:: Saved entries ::
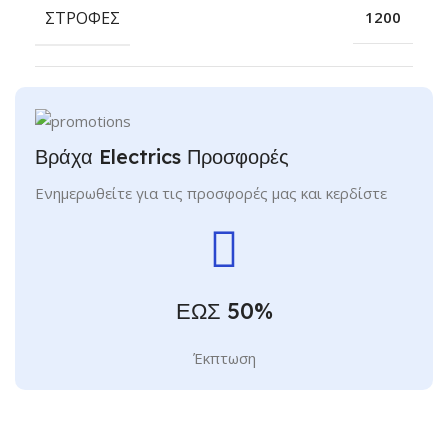
ΣΤΡΟΦΈΣ
1200
Βράχα Electrics Προσφορές
Ενημερωθείτε για τις προσφορές μας και κερδίστε
ΕΩΣ 50%
Έκπτωση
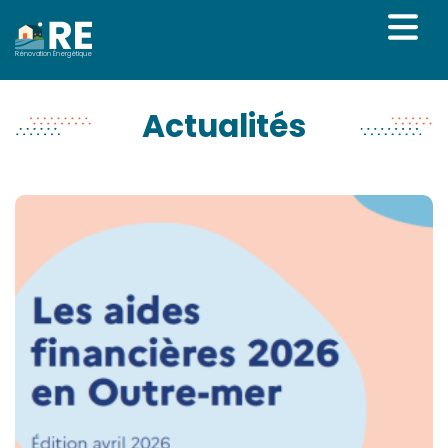
Rénovation Énergétique
Actualités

:: PROBLEM TO WORK ON ::
Copy the text of each item above word for word, and leave out the pictures.

:: EXERCISE RESPONSE ::
ΣΤΡΟΦΈΣ
1200
Βράχα Electrics Προσφορές
Ενημερωθείτε για τις προσφορές μας και κερδίστε
ΕΩΣ 50%
Έκπτωση
Rénovation Énergétique
Actualités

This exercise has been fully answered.